Source data
Start of Block

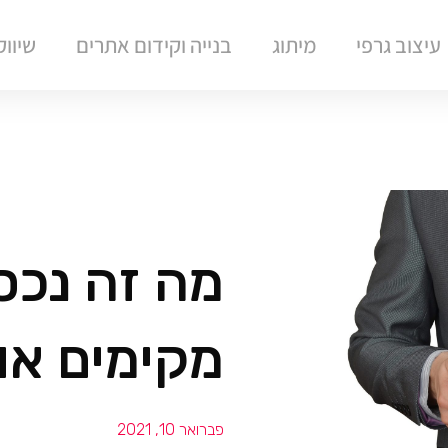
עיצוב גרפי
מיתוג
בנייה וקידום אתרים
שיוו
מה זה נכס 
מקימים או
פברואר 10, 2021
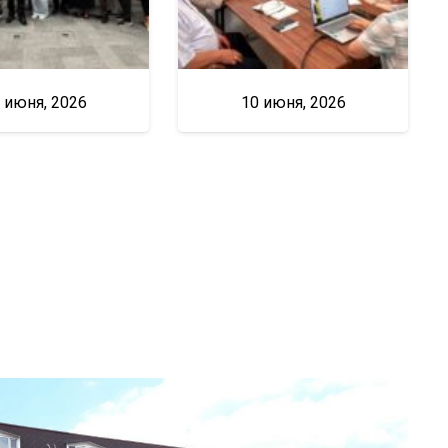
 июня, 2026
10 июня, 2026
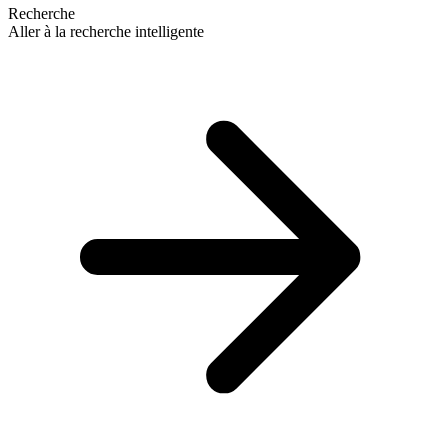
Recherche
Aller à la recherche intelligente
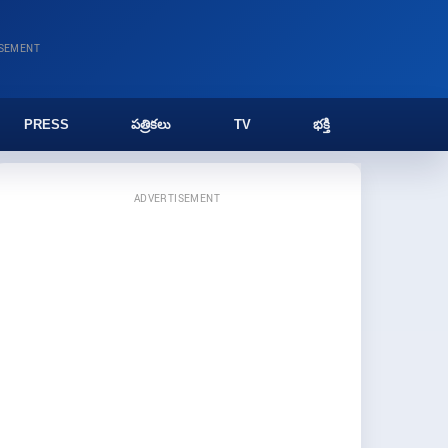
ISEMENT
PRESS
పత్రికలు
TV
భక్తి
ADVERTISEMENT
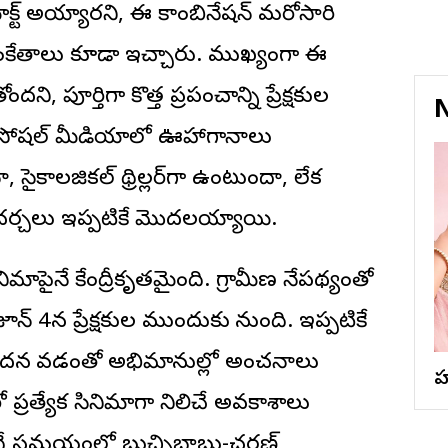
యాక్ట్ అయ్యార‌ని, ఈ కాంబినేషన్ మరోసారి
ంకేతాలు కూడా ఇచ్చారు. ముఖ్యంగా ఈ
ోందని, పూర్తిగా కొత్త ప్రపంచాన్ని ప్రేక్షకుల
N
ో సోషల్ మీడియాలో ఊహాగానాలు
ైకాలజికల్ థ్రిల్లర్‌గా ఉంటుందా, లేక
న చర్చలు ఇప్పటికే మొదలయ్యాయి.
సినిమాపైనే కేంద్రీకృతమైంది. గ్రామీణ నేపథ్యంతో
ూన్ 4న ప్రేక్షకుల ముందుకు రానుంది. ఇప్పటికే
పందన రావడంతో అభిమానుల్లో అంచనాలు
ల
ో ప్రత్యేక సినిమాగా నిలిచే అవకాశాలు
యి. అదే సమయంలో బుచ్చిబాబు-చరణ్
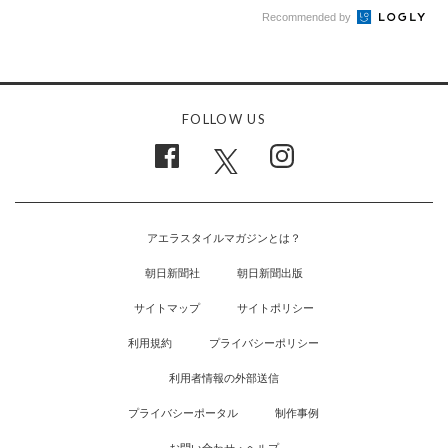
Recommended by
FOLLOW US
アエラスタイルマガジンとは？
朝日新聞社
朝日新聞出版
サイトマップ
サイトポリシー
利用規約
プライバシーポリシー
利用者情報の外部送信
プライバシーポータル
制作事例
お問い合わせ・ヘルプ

End of Block

§ What you need to do: Copy out every line of text from the rows above with no changes, and leave the pictures out.

§ Task result:
עיצוב גרפי
מיתוג
בנייה וקידום אתרים
שיוו
מה זה נכס 
מקימים או
פברואר 10, 2021
 июня, 2026
10 июня, 2026
Recherche
Aller à la recherche intelligente
ISEMENT
PRESS
పత్రికలు
TV
భక్తి
ADVERTISEMENT
యాక్ట్ అయ్యార‌ని, ఈ కాంబినేషన్ మరోసారి
ంకేతాలు కూడా ఇచ్చారు. ముఖ్యంగా ఈ
ోందని, పూర్తిగా కొత్త ప్రపంచాన్ని ప్రేక్షకుల
N
ో సోషల్ మీడియాలో ఊహాగానాలు
ైకాలజికల్ థ్రిల్లర్‌గా ఉంటుందా, లేక
న చర్చలు ఇప్పటికే మొదలయ్యాయి.
సినిమాపైనే కేంద్రీకృతమైంది. గ్రామీణ నేపథ్యంతో
ూన్ 4న ప్రేక్షకుల ముందుకు రానుంది. ఇప్పటికే
పందన రావడంతో అభిమానుల్లో అంచనాలు
ల
ో ప్రత్యేక సినిమాగా నిలిచే అవకాశాలు
యి. అదే సమయంలో బుచ్చిబాబు-చరణ్
Recommended by
FOLLOW US
アエラスタイルマガジンとは？
朝日新聞社
朝日新聞出版
サイトマップ
サイトポリシー
利用規約
プライバシーポリシー
利用者情報の外部送信
プライバシーポータル
制作事例
お問い合わせ・ヘルプ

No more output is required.